Baltimore Mayor Sheila Dixon, who is pro-choice, has not yet decided whether she'll sign the bill into law, her spokesperson told Women's eNews earlier this week. In an unrelated twist, the mayor was found guilty of embezzlement yesterday. If Dixon is removed from office, Baltimore City Council President Stephanie Rawlings-Blake--who happens to be the bill's primary sponsor--will take her place.
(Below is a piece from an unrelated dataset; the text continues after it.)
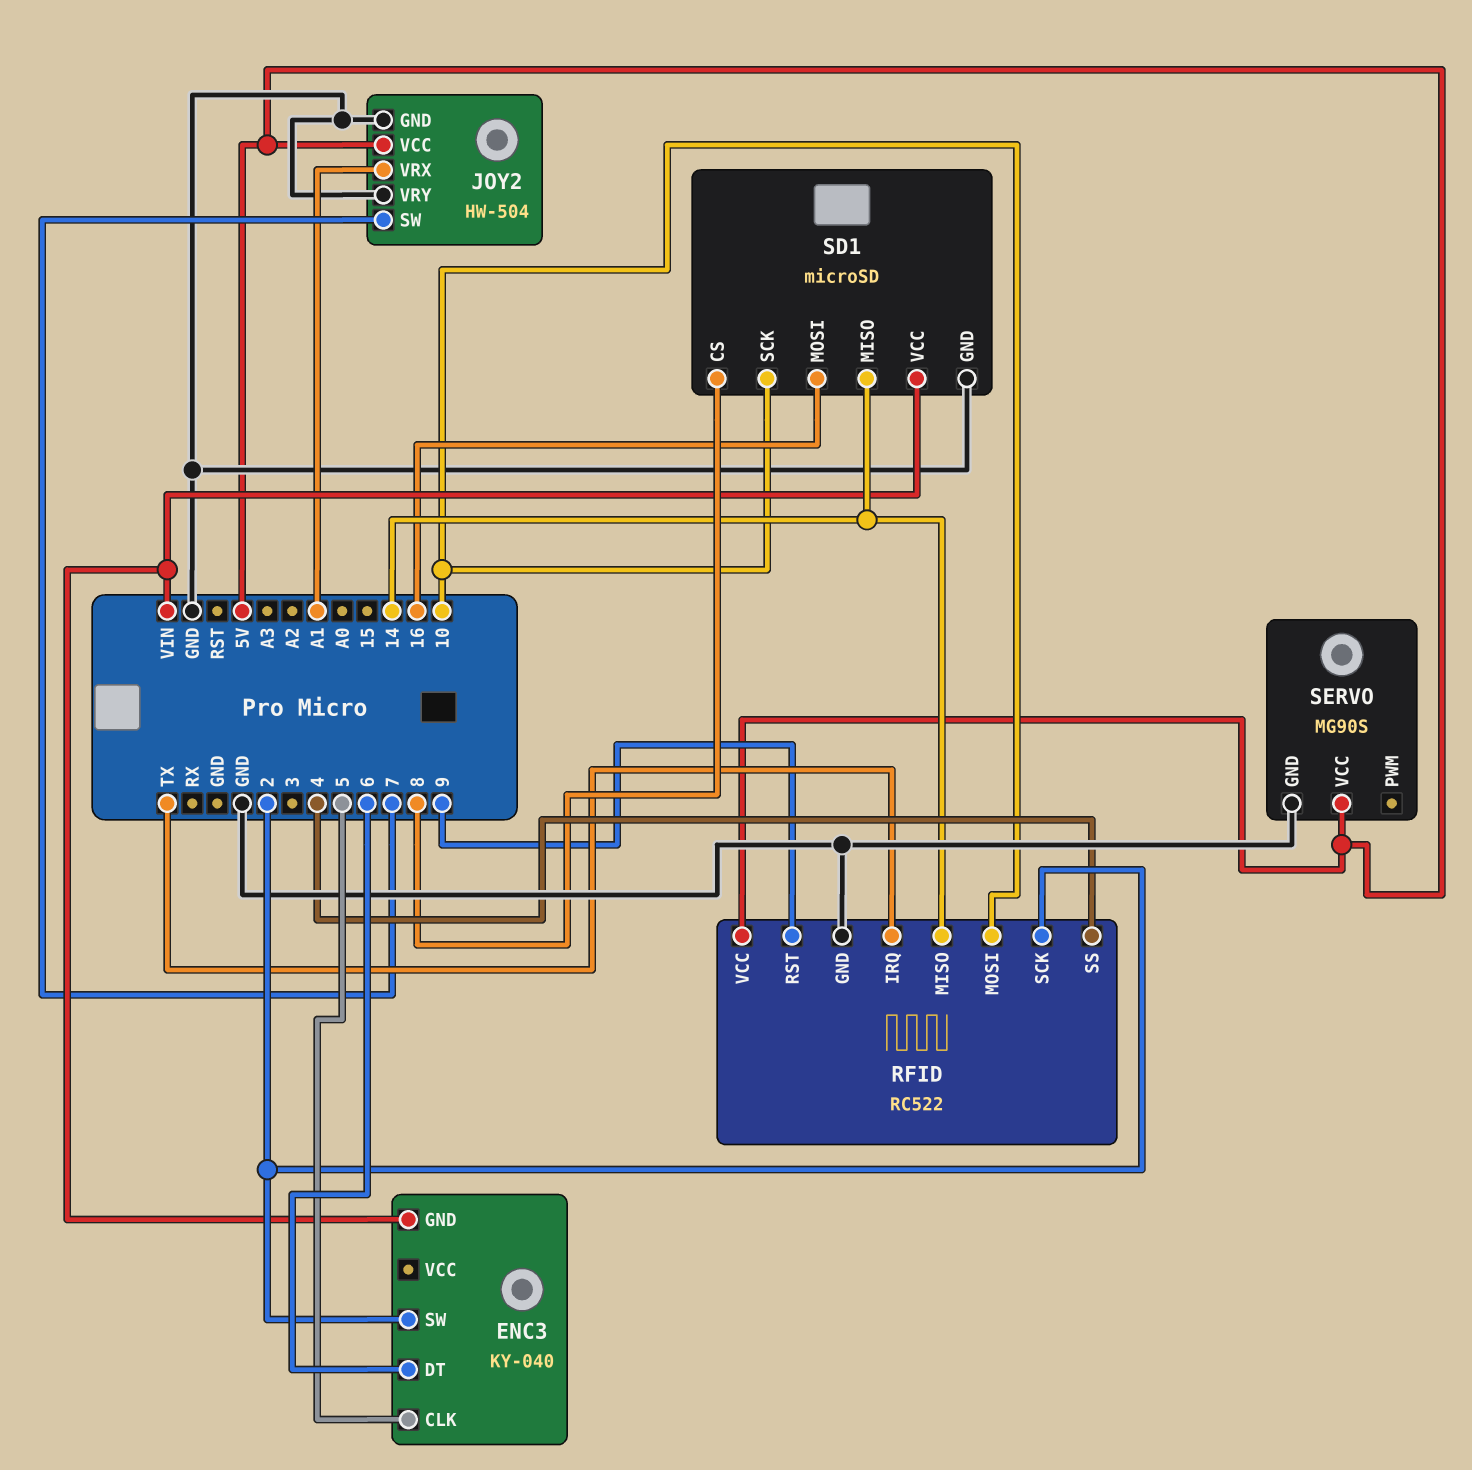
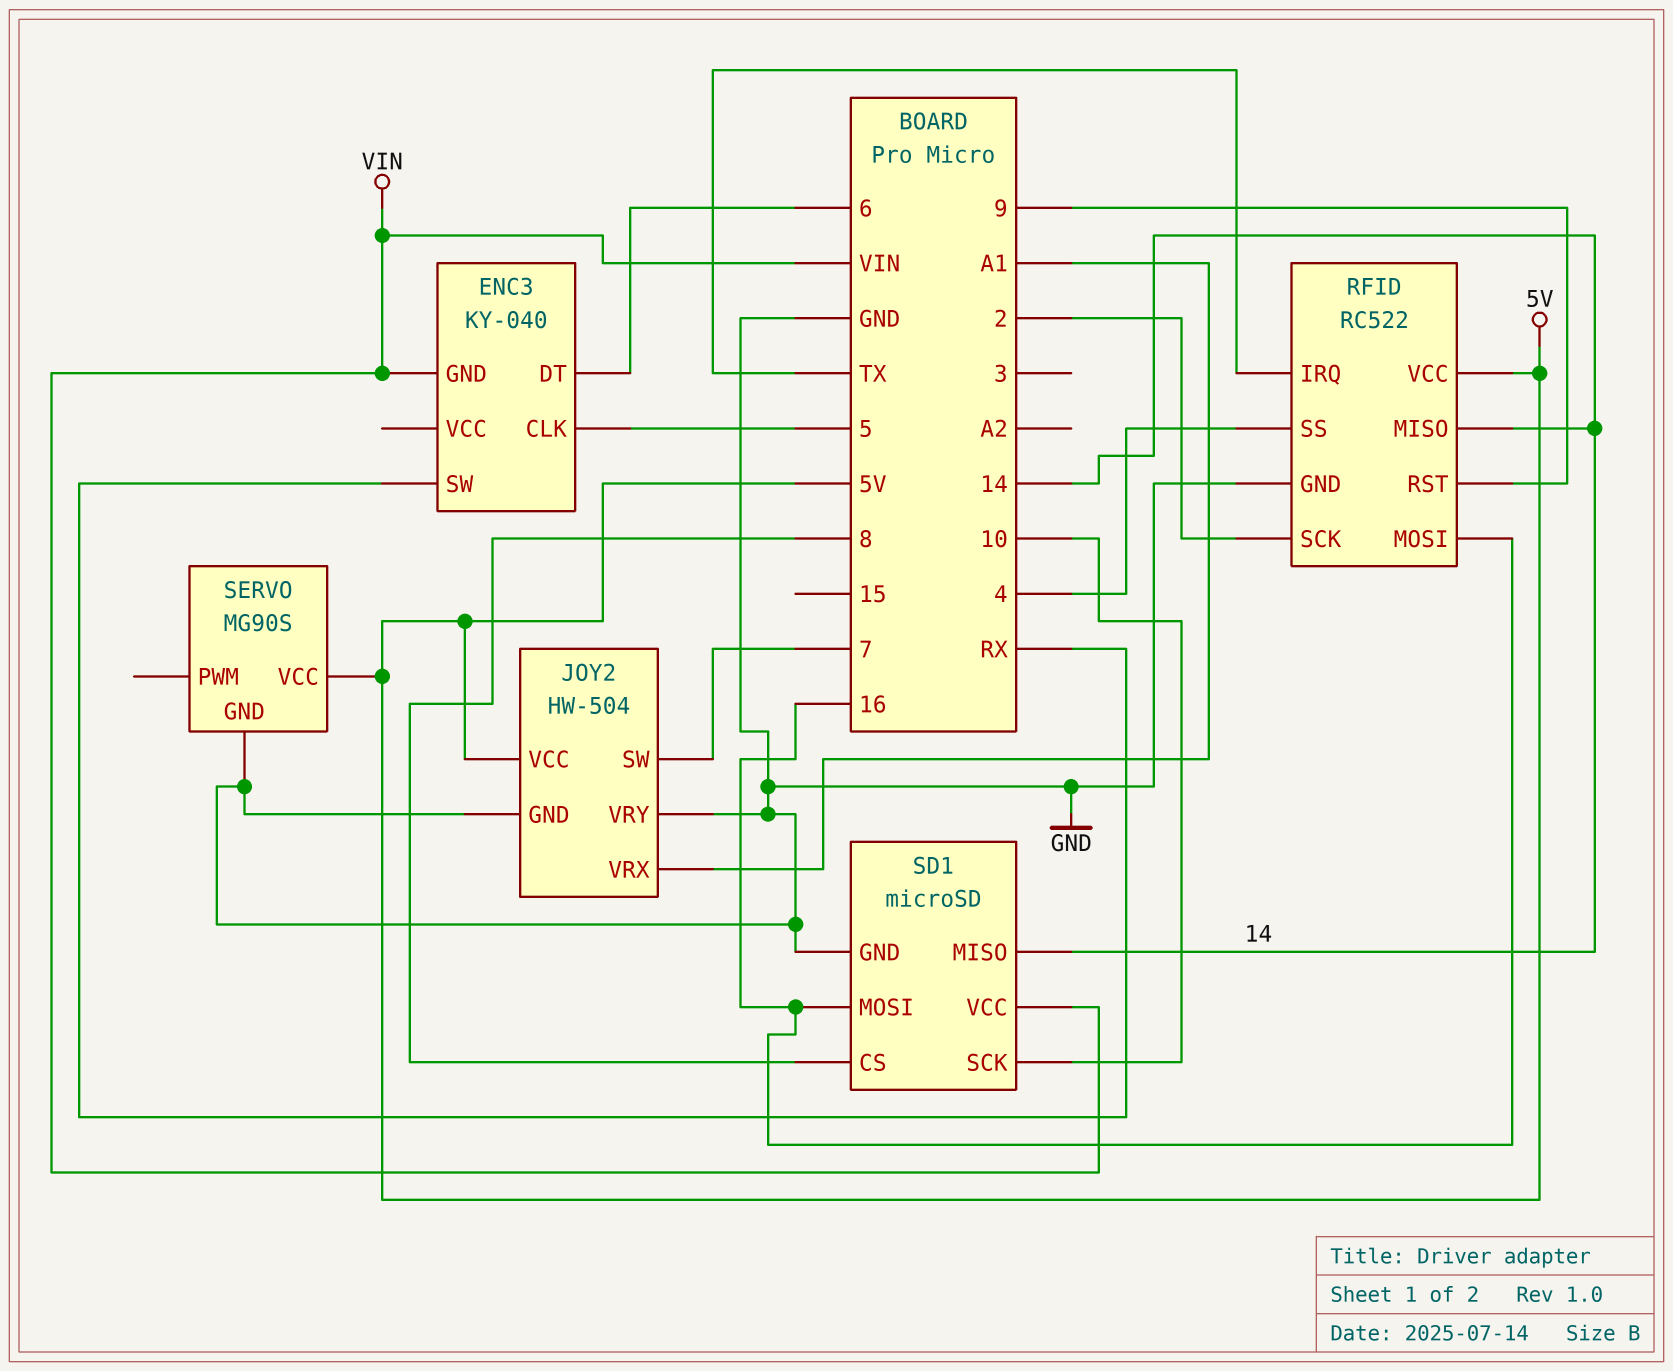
ENC3 pin SW: 2 -> RX
RFID pin MOSI: 10 -> 16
Rawlings-Blake's spokesperson could not be reached for comment about how this change may impact the bill.
Opponents say any legal challenges would wait until after the bill becomes law.
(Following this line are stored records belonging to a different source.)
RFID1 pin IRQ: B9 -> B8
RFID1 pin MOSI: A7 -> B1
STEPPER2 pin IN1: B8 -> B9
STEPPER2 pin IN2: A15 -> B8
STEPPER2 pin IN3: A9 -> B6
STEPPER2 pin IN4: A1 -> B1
Forty miles away in Montgomery County, Md., the county council is scheduled to debate a similar bill on Dec. 10.
Cole, who works in San Francisco, said pro-choice advocates on the West Coast are hoping to follow suit.
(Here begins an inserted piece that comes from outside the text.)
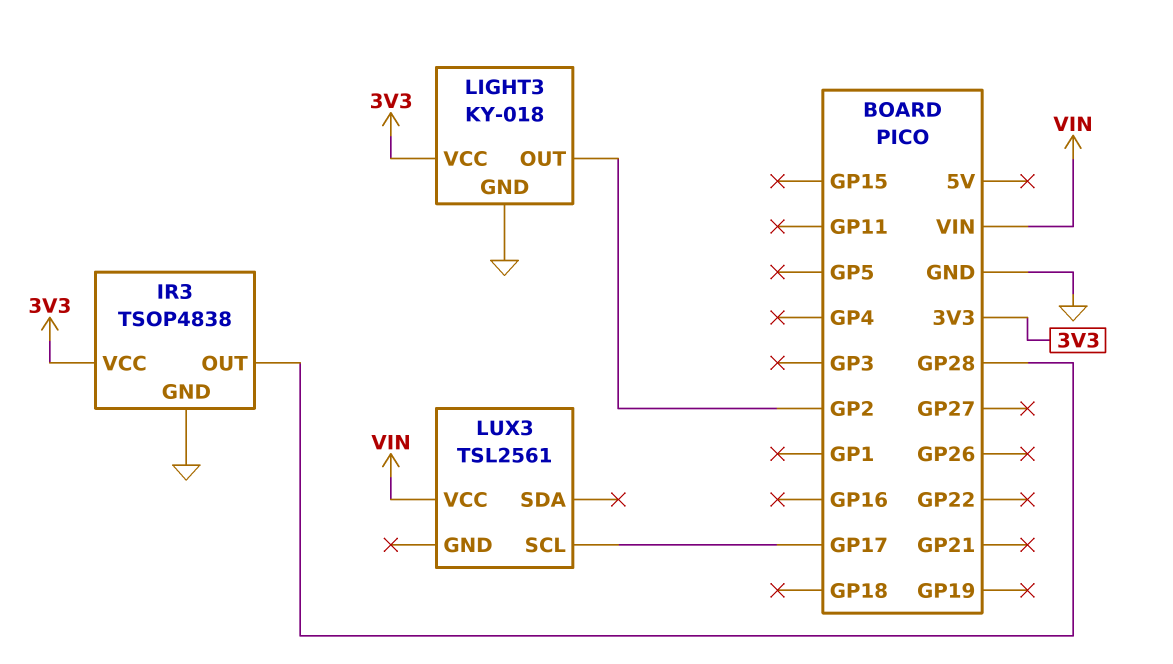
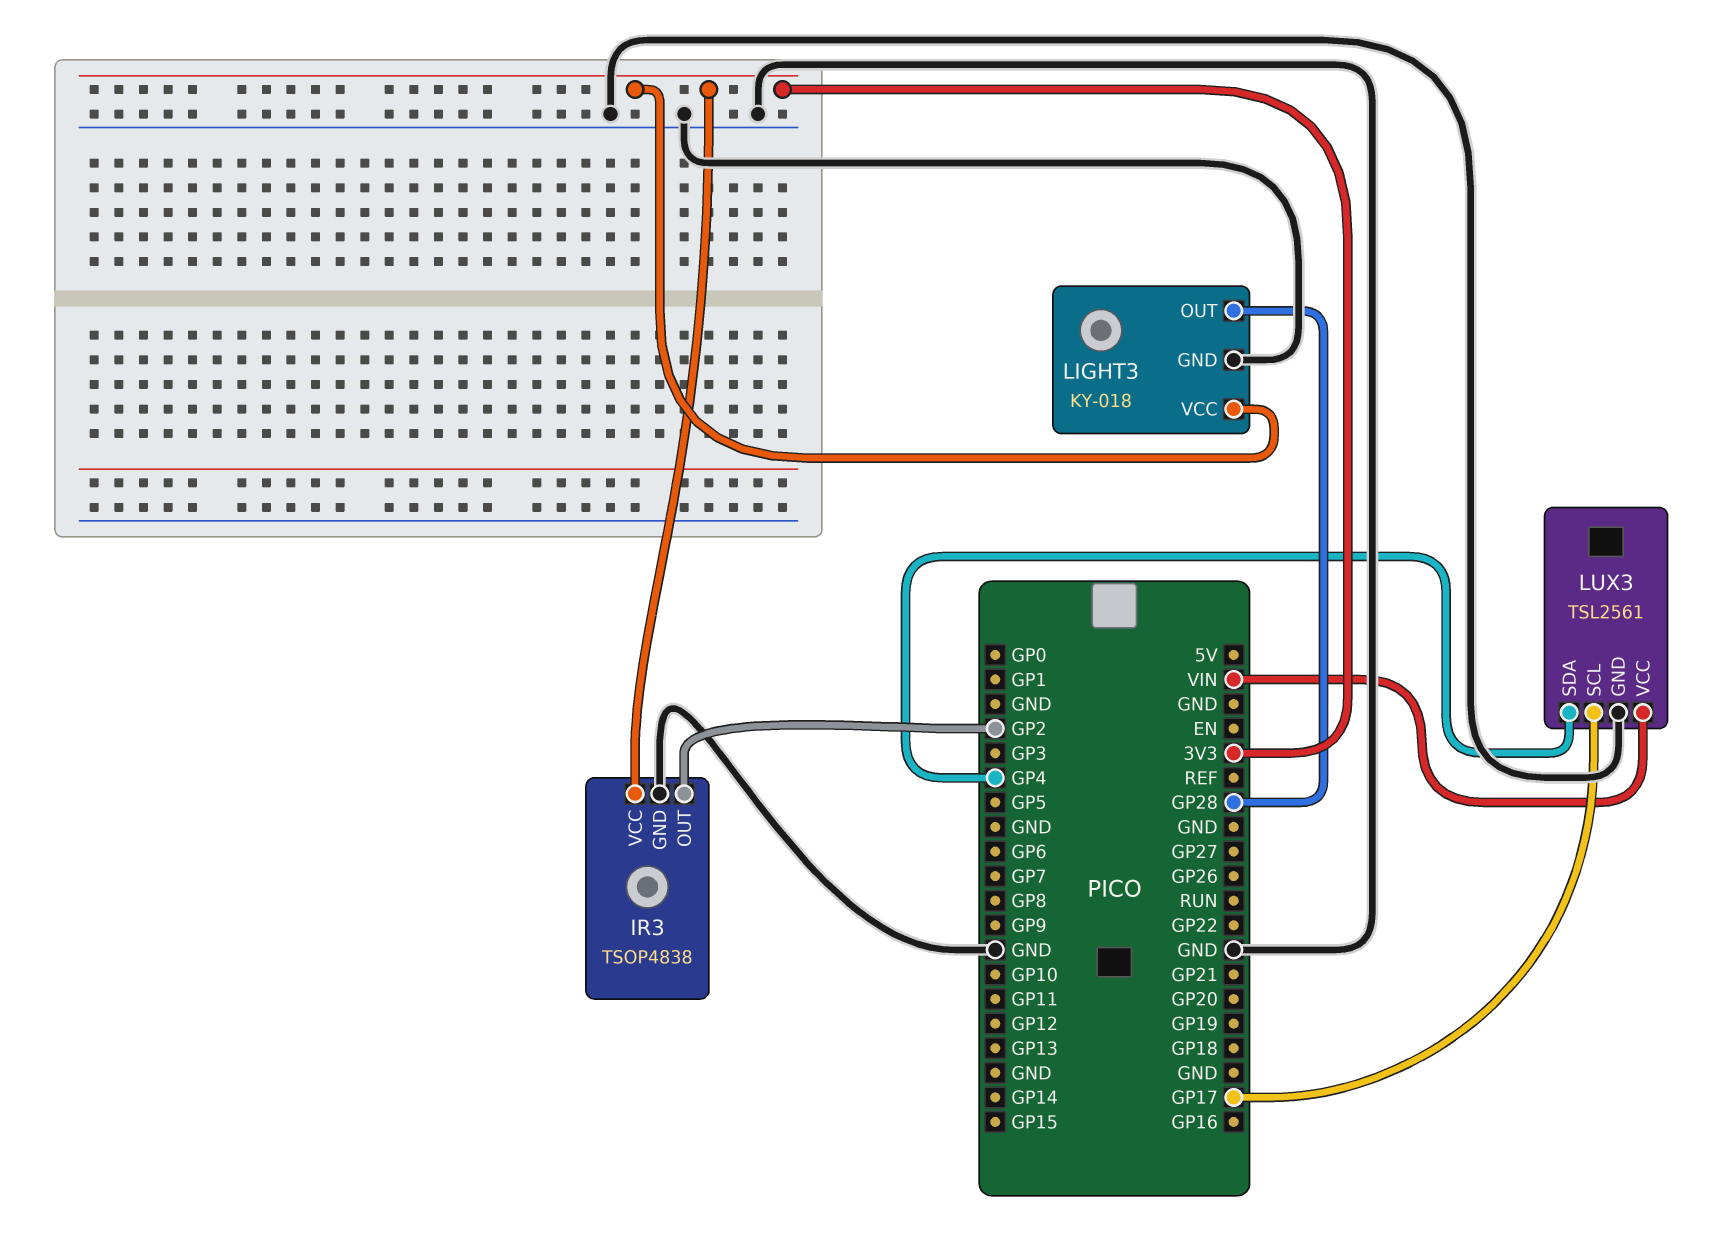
IR3 pin OUT: GP28 -> GP2
LIGHT3 pin OUT: GP2 -> GP28
LUX3 pin GND: none -> GND
LUX3 pin SDA: none -> GP4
"I think here in California when we look at their model we're excited and curious as to how we can use the model in our own state," she told Women's eNews.
NARAL and Planed Parenthood branches in California, Oregon and Texas are in the beginning stages of such campaigns.
They're proceeding with caution, though, because similar legislative efforts have failed.
This time the strategy, based in part on the Baltimore model, has three parts:
Most crisis pregnancy centers--there are 4,000 nationwide according to the National Abortion Federation--are run by anti-choice, religious organizations.
Over the past decade, crisis pregnancy centers have spread with help from public funding from state and federal legislators.
NARAL launched the Maryland campaign in January 2008 with a report on the state's 50 crisis pregnancy centers.
The report concluded that women who visited these centers were "given wildly inaccurate" information about health risks associated with abortion "and informed only about the joys of parenting and adoption."
For example, at one center, a staff member gave an investigator, posing as a client, a pair of hand-knitted baby booties.
NARAL then teamed up with Planned Parenthood to present their findings to Rawlings-Blake, who is solidly pro-choice. Rawlings-Blake agreed to craft legislation addressing the issue.
Mark Graber, a professor at the University of Maryland School of Law, said that the bill's language avoids freedom-of-speech violations. Graber said that in commercial advertising "you have no right to speech that might be misleading." He said the disclosure required for the pregnancy centers is akin to government-mandated warning labels on cigarette boxes.
The Archdiocese of Baltimore, which fought the bill, said in an e-mail statement to Women's eNews that the centers were unfairly targeted and that the nation's oldest pregnancy center, Baltimore's Center for Pregnancy Concerns, founded in 1980, "never had a complaint filed against it."